4.2Aux termes de leurs dernières conclusions signifiées le 4 février 2022, les

Acm, intimées s'étant constituées le 17 mai 2021, demandent à la cour, au visa de l'article L. 132-23-1 du code des assurances, de':

- constater qu'elles ont parfaitement respecté les conditions contractuelles et leurs obligations légales ;

-constater que M. [V] n'a souffert d'aucun préjudice leur étant imputable ;

- confirmer le jugement rendu le 22 mars 2021 en ce qu'il a débouté M.'[V] de sa demande en paiement de la somme de 6'250,72 euros et de sa demande de dommages et intérêts ;

- confirmer le jugement rendu en ce qu'il a condamné M.'[V] aux dépens de première instance ;

-le condamner à leur verser la somme de 1'500 euros au titre de l'article 700 du code de procédure civile ;

-le condamner aux entiers frais et dépens.

Elles soutiennent que :

- les conditions générales et les articles L.'113-5 et suivants du code des assurances ne mettent à leur charge aucune obligation d'information préalable du bénéficiaire ;

- le bénéficiaire étant un client bancaire du groupe auquel appartiennent les Acm, elles disposaient déjà de l'ensemble des pièces énumérées à l'article 8 des conditions générales ;

- l'acte de décès d'[M] [V], a été communiqué par le Crédit mutuel, ce dernier, en tant qu'établissement bancaire et intermédiaire en assurance, se devait d'en aviser l'assureur auprès duquel un contrat d'assurance vie avait été souscrit ;

-les époux [V] étaient clients de la caisse, par conséquence l'agence disposait des coordonnées du conjoint survivant, de son état civil et de son relevé d'identité bancaire (RIB) ;

-il s'agissait d'ailleurs du compte sur lequel les primes du livret d'assurance retraite étaient prélevées ;

-l'article L.'132-23-1 du code des assurances oblige l'assureur à agir rapidement sans attendre que le bénéficiaire ne réclame le paiement ;

-l'alinéa 3 de cet article interdit à l'assureur de réclamer des pièces déjà en possession de l'assureur ;

-ainsi, elles ont parfaitement respecté les obligations contractuelles et réglementaires ;

-M. [V] ne subit aucun préjudice de leur fait ;

-il ne peut leur être imputé le fait qu'il n'ait pu profiter des capitaux décès en raison de la saisie-attribution qui ne peut être leur reprochée puisqu'elle a été pratiquée par le Crédit mutuel ;

- il n'existe aucun lien de causalité entre la prétendue faute qui leur est reprochée et la saisie puisque le fonctionnement du compte crédité relève du seul établissement bancaire, l'assureur n'est en rien concerné ;

Pour un plus ample exposé des moyens de chacune des parties, il y a lieu de se référer aux conclusions précitées en application des dispositions de l'article 455 du code de procédure civile.

MOTIFS DE LA DÉCISION

Sur la responsabilité de l'assureur

L'article L. 132-23-1 du code des assurances dispose, dans sa rédaction issue de la loi n°2014-617 du 13 juin 2014 applicable à l'espèce, que «'L'entreprise d'assurance dispose d'un délai de quinze jours, après réception de l'avis de décès et de sa prise de connaissance des coordonnées du bénéficiaire ou au terme prévu pour le contrat, afin de demander au bénéficiaire du contrat d'assurance sur la vie de lui fournir l'ensemble des pièces nécessaires au paiement.

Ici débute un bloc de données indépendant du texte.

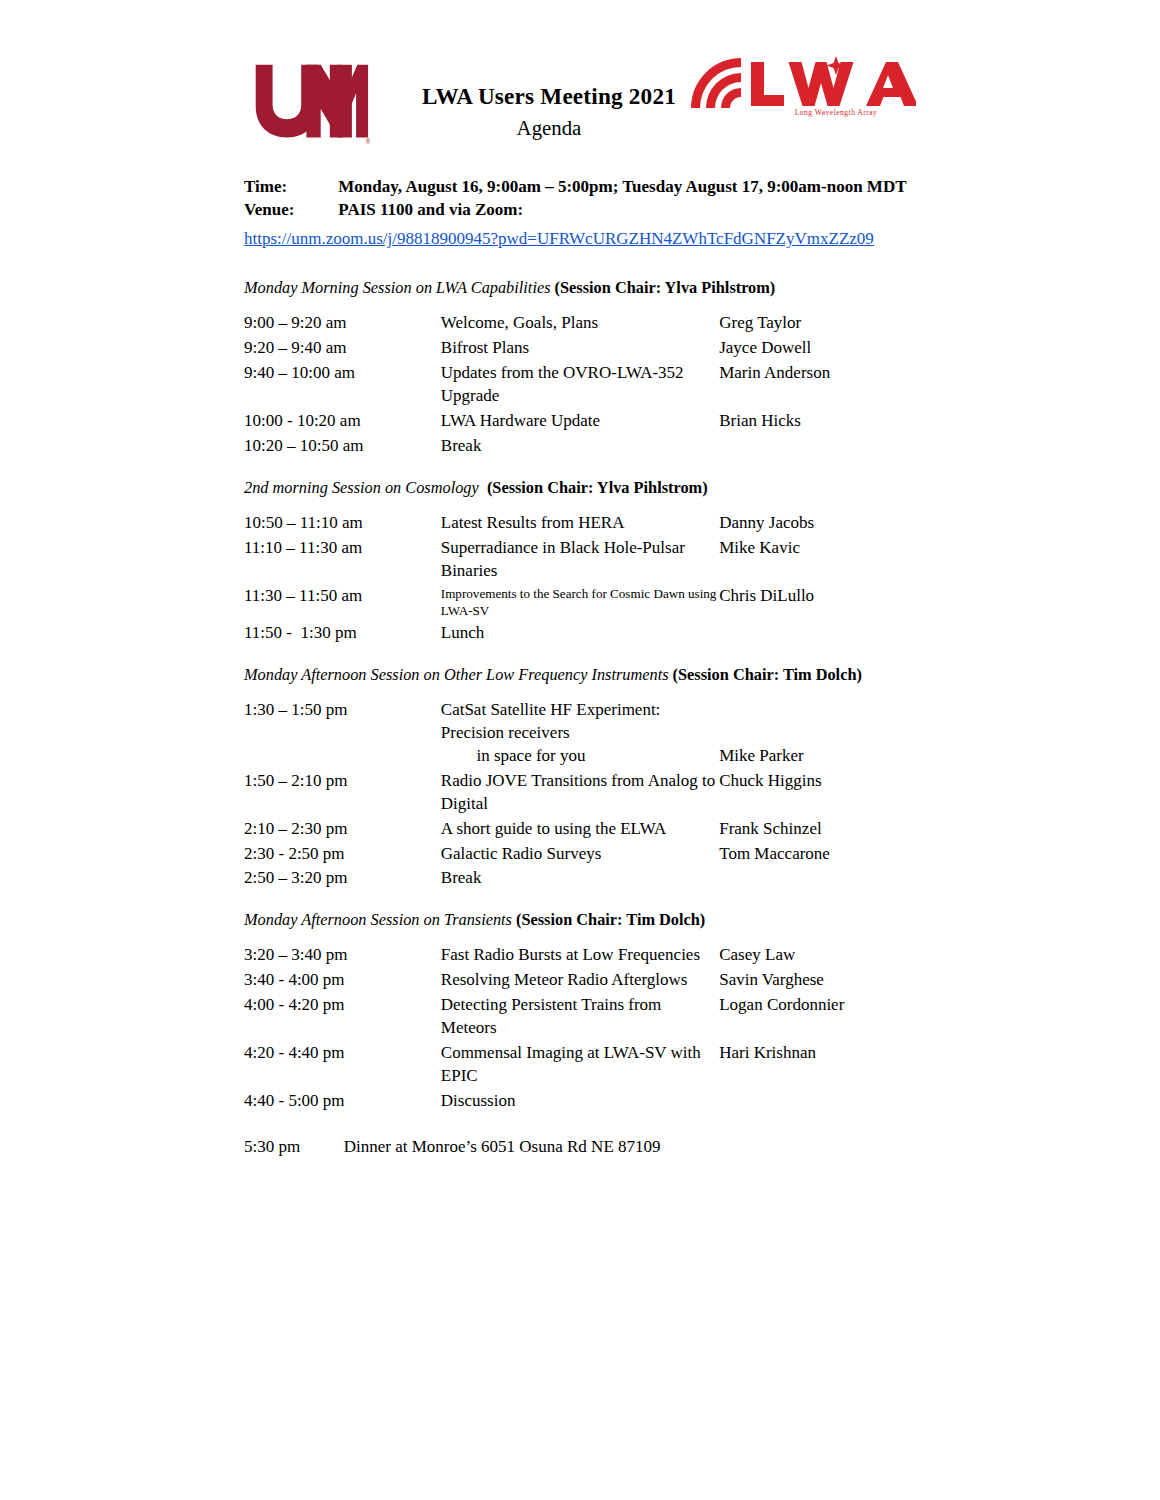®
LWA Users Meeting 2021
Agenda
Long Wavelength Array
Time: Monday, August 16, 9:00am – 5:00pm; Tuesday August 17, 9:00am-noon MDT
Venue: PAIS 1100 and via Zoom: https://unm.zoom.us/j/98818900945?pwd=UFRWcURGZHN4ZWhTcFdGNFZyVmxZZz09
Monday Morning Session on LWA Capabilities (Session Chair: Ylva Pihlstrom)
| 9:00 – 9:20 am | Welcome, Goals, Plans | Greg Taylor |
| 9:20 – 9:40 am | Bifrost Plans | Jayce Dowell |
| 9:40 – 10:00 am | Updates from the OVRO-LWA-352 Upgrade | Marin Anderson |
| 10:00 - 10:20 am | LWA Hardware Update | Brian Hicks |
| 10:20 – 10:50 am | Break | |
2nd morning Session on Cosmology (Session Chair: Ylva Pihlstrom)
| 10:50 – 11:10 am | Latest Results from HERA | Danny Jacobs |
| 11:10 – 11:30 am | Superradiance in Black Hole-Pulsar Binaries | Mike Kavic |
| 11:30 – 11:50 am | Improvements to the Search for Cosmic Dawn using LWA-SV | Chris DiLullo |
| 11:50 - 1:30 pm | Lunch | |
Monday Afternoon Session on Other Low Frequency Instruments (Session Chair: Tim Dolch)
| 1:30 – 1:50 pm | CatSat Satellite HF Experiment: Precision receivers in space for you | Mike Parker |
| 1:50 – 2:10 pm | Radio JOVE Transitions from Analog to Digital | Chuck Higgins |
| 2:10 – 2:30 pm | A short guide to using the ELWA | Frank Schinzel |
| 2:30 - 2:50 pm | Galactic Radio Surveys | Tom Maccarone |
| 2:50 – 3:20 pm | Break | |
Monday Afternoon Session on Transients (Session Chair: Tim Dolch)
| 3:20 – 3:40 pm | Fast Radio Bursts at Low Frequencies | Casey Law |
| 3:40 - 4:00 pm | Resolving Meteor Radio Afterglows | Savin Varghese |
| 4:00 - 4:20 pm | Detecting Persistent Trains from Meteors | Logan Cordonnier |
| 4:20 - 4:40 pm | Commensal Imaging at LWA-SV with EPIC | Hari Krishnan |
| 4:40 - 5:00 pm | Discussion | |
5:30 pm Dinner at Monroe’s 6051 Osuna Rd NE 87109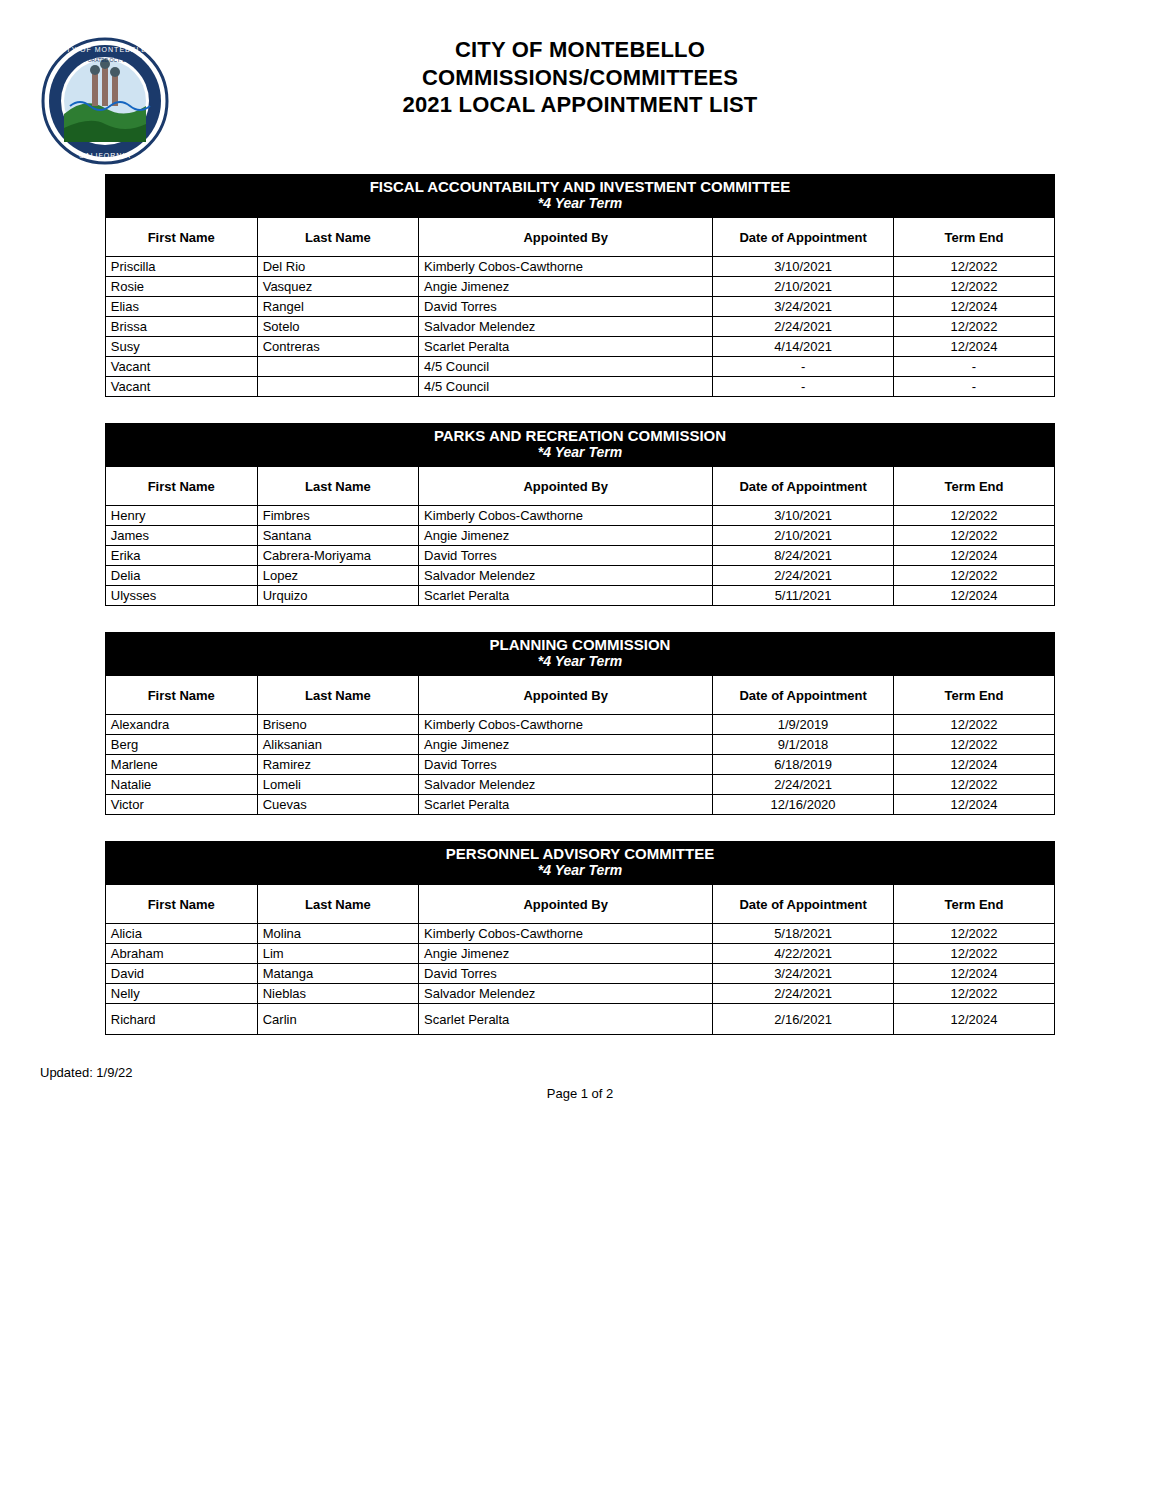CITY OF MONTEBELLO CALIFORNIA INCORPORATED OCT. 16, 1920
CITY OF MONTEBELLO
COMMISSIONS/COMMITTEES
2021 LOCAL APPOINTMENT LIST
FISCAL ACCOUNTABILITY AND INVESTMENT COMMITTEE *4 Year Term
| First Name | Last Name | Appointed By | Date of Appointment | Term End |
| --- | --- | --- | --- | --- |
| Priscilla | Del Rio | Kimberly Cobos-Cawthorne | 3/10/2021 | 12/2022 |
| Rosie | Vasquez | Angie Jimenez | 2/10/2021 | 12/2022 |
| Elias | Rangel | David Torres | 3/24/2021 | 12/2024 |
| Brissa | Sotelo | Salvador Melendez | 2/24/2021 | 12/2022 |
| Susy | Contreras | Scarlet Peralta | 4/14/2021 | 12/2024 |
| Vacant | | 4/5 Council | - | - |
| Vacant | | 4/5 Council | - | - |
PARKS AND RECREATION COMMISSION *4 Year Term
| First Name | Last Name | Appointed By | Date of Appointment | Term End |
| --- | --- | --- | --- | --- |
| Henry | Fimbres | Kimberly Cobos-Cawthorne | 3/10/2021 | 12/2022 |
| James | Santana | Angie Jimenez | 2/10/2021 | 12/2022 |
| Erika | Cabrera-Moriyama | David Torres | 8/24/2021 | 12/2024 |
| Delia | Lopez | Salvador Melendez | 2/24/2021 | 12/2022 |
| Ulysses | Urquizo | Scarlet Peralta | 5/11/2021 | 12/2024 |
PLANNING COMMISSION *4 Year Term
| First Name | Last Name | Appointed By | Date of Appointment | Term End |
| --- | --- | --- | --- | --- |
| Alexandra | Briseno | Kimberly Cobos-Cawthorne | 1/9/2019 | 12/2022 |
| Berg | Aliksanian | Angie Jimenez | 9/1/2018 | 12/2022 |
| Marlene | Ramirez | David Torres | 6/18/2019 | 12/2024 |
| Natalie | Lomeli | Salvador Melendez | 2/24/2021 | 12/2022 |
| Victor | Cuevas | Scarlet Peralta | 12/16/2020 | 12/2024 |
PERSONNEL ADVISORY COMMITTEE *4 Year Term
| First Name | Last Name | Appointed By | Date of Appointment | Term End |
| --- | --- | --- | --- | --- |
| Alicia | Molina | Kimberly Cobos-Cawthorne | 5/18/2021 | 12/2022 |
| Abraham | Lim | Angie Jimenez | 4/22/2021 | 12/2022 |
| David | Matanga | David Torres | 3/24/2021 | 12/2024 |
| Nelly | Nieblas | Salvador Melendez | 2/24/2021 | 12/2022 |
| Richard | Carlin | Scarlet Peralta | 2/16/2021 | 12/2024 |
Updated: 1/9/22
Page 1 of 2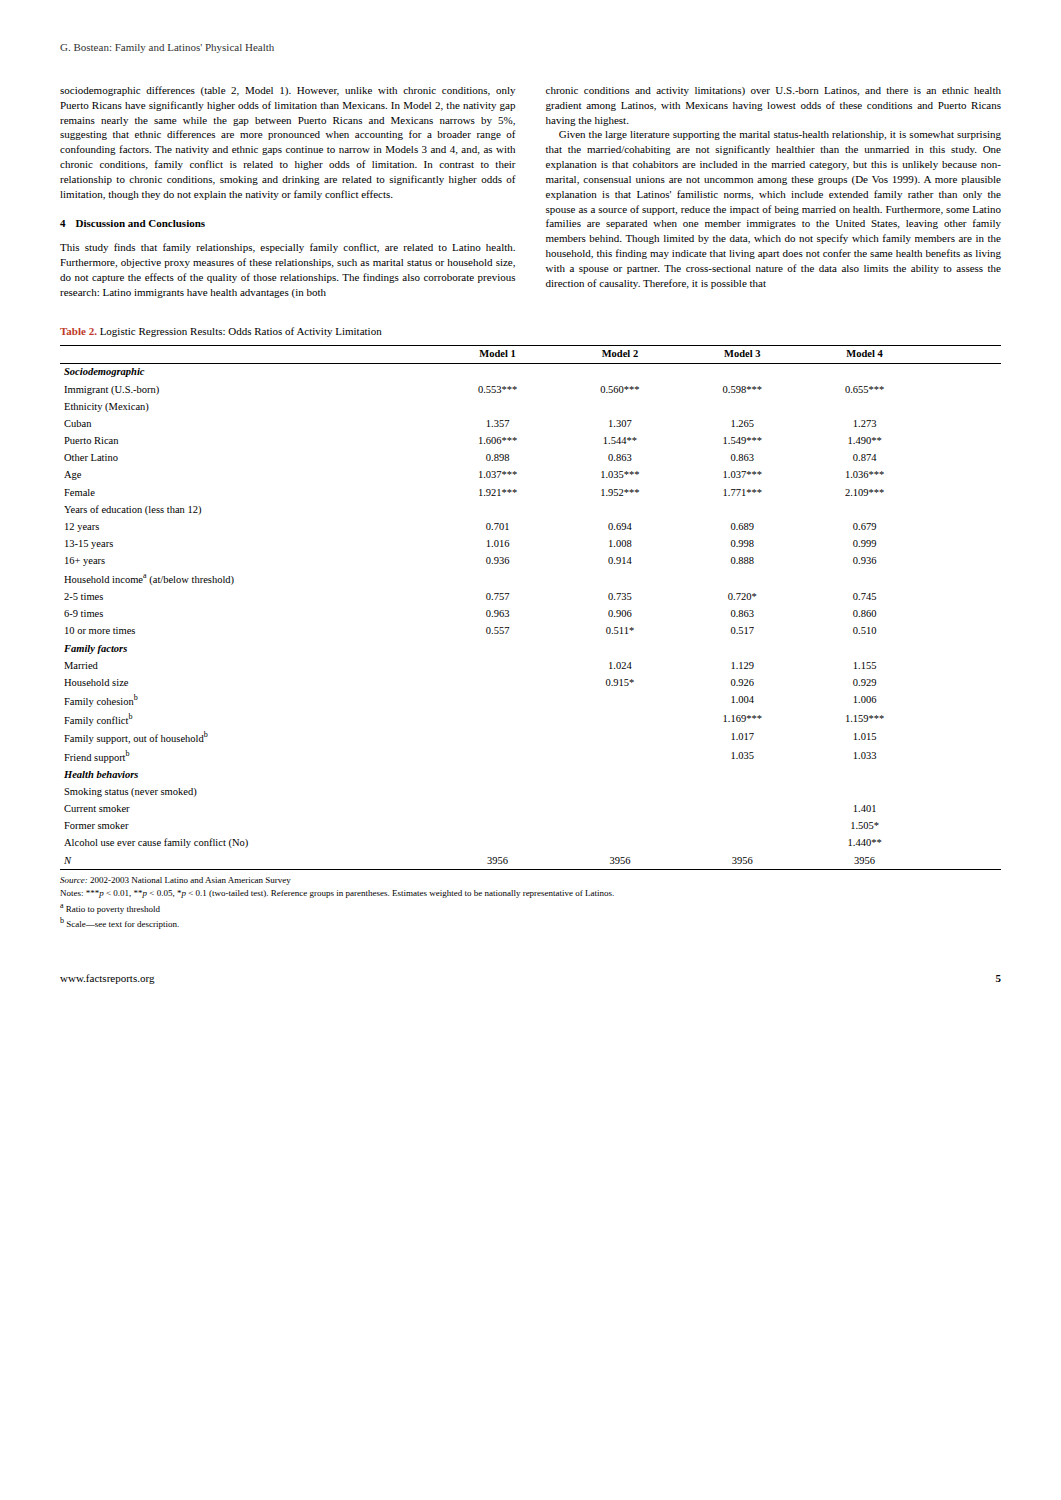G. Bostean: Family and Latinos' Physical Health
sociodemographic differences (table 2, Model 1). However, unlike with chronic conditions, only Puerto Ricans have significantly higher odds of limitation than Mexicans. In Model 2, the nativity gap remains nearly the same while the gap between Puerto Ricans and Mexicans narrows by 5%, suggesting that ethnic differences are more pronounced when accounting for a broader range of confounding factors. The nativity and ethnic gaps continue to narrow in Models 3 and 4, and, as with chronic conditions, family conflict is related to higher odds of limitation. In contrast to their relationship to chronic conditions, smoking and drinking are related to significantly higher odds of limitation, though they do not explain the nativity or family conflict effects.
4 Discussion and Conclusions
This study finds that family relationships, especially family conflict, are related to Latino health. Furthermore, objective proxy measures of these relationships, such as marital status or household size, do not capture the effects of the quality of those relationships. The findings also corroborate previous research: Latino immigrants have health advantages (in both
chronic conditions and activity limitations) over U.S.-born Latinos, and there is an ethnic health gradient among Latinos, with Mexicans having lowest odds of these conditions and Puerto Ricans having the highest.
Given the large literature supporting the marital status-health relationship, it is somewhat surprising that the married/cohabiting are not significantly healthier than the unmarried in this study. One explanation is that cohabitors are included in the married category, but this is unlikely because non-marital, consensual unions are not uncommon among these groups (De Vos 1999). A more plausible explanation is that Latinos' familistic norms, which include extended family rather than only the spouse as a source of support, reduce the impact of being married on health. Furthermore, some Latino families are separated when one member immigrates to the United States, leaving other family members behind. Though limited by the data, which do not specify which family members are in the household, this finding may indicate that living apart does not confer the same health benefits as living with a spouse or partner. The cross-sectional nature of the data also limits the ability to assess the direction of causality. Therefore, it is possible that
Table 2. Logistic Regression Results: Odds Ratios of Activity Limitation
| | Model 1 | Model 2 | Model 3 | Model 4 | |
| --- | --- | --- | --- | --- | --- |
| Sociodemographic | | | | | |
| Immigrant (U.S.-born) | 0.553*** | 0.560*** | 0.598*** | 0.655*** | |
| Ethnicity (Mexican) | | | | | |
| Cuban | 1.357 | 1.307 | 1.265 | 1.273 | |
| Puerto Rican | 1.606*** | 1.544** | 1.549*** | 1.490** | |
| Other Latino | 0.898 | 0.863 | 0.863 | 0.874 | |
| Age | 1.037*** | 1.035*** | 1.037*** | 1.036*** | |
| Female | 1.921*** | 1.952*** | 1.771*** | 2.109*** | |
| Years of education (less than 12) | | | | | |
| 12 years | 0.701 | 0.694 | 0.689 | 0.679 | |
| 13-15 years | 1.016 | 1.008 | 0.998 | 0.999 | |
| 16+ years | 0.936 | 0.914 | 0.888 | 0.936 | |
| Household income a (at/below threshold) | | | | | |
| 2-5 times | 0.757 | 0.735 | 0.720* | 0.745 | |
| 6-9 times | 0.963 | 0.906 | 0.863 | 0.860 | |
| 10 or more times | 0.557 | 0.511* | 0.517 | 0.510 | |
| Family factors | | | | | |
| Married | | 1.024 | 1.129 | 1.155 | |
| Household size | | 0.915* | 0.926 | 0.929 | |
| Family cohesion b | | | 1.004 | 1.006 | |
| Family conflict b | | | 1.169*** | 1.159*** | |
| Family support, out of household b | | | 1.017 | 1.015 | |
| Friend support b | | | 1.035 | 1.033 | |
| Health behaviors | | | | | |
| Smoking status (never smoked) | | | | | |
| Current smoker | | | | 1.401 | |
| Former smoker | | | | 1.505* | |
| Alcohol use ever cause family conflict (No) | | | | 1.440** | |
| N | 3956 | 3956 | 3956 | 3956 | |
Source: 2002-2003 National Latino and Asian American Survey
Notes: ***p < 0.01, **p < 0.05, *p < 0.1 (two-tailed test). Reference groups in parentheses. Estimates weighted to be nationally representative of Latinos.
a Ratio to poverty threshold
b Scale—see text for description.
www.factsreports.org 5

A réception de ces pièces, l'entreprise d'assurance verse, dans un délai qui ne peut excéder un mois, le capital ou la rente garantis au bénéficiaire du contrat d'assurance sur la vie.

Plusieurs demandes de pièces formulées par l'entreprise d'assurance ne peuvent concerner des pièces identiques ou redondantes.

Au-delà du délai prévu au deuxième alinéa, le capital non versé produit de plein droit intérêt au double du taux légal durant deux mois puis, à l'expiration de ce délai de deux mois, au triple du taux légal. Si, au-delà du délai de quinze jours mentionné au premier alinéa, l'entreprise a omis de demander au bénéficiaire l'une des pièces nécessaires au paiement, cette omission n'est pas suspensive du délai de versement mentionné au présent article'».

Sur ce,

1.Sur la faute de l'assureur

Il n'est pas contesté que l'assureur n'a pas contacté M. [V], bénéficiaire du contrat d'assurance sur la vie, afin de lui demander fournir l'ensemble des pièces nécessaires au paiement.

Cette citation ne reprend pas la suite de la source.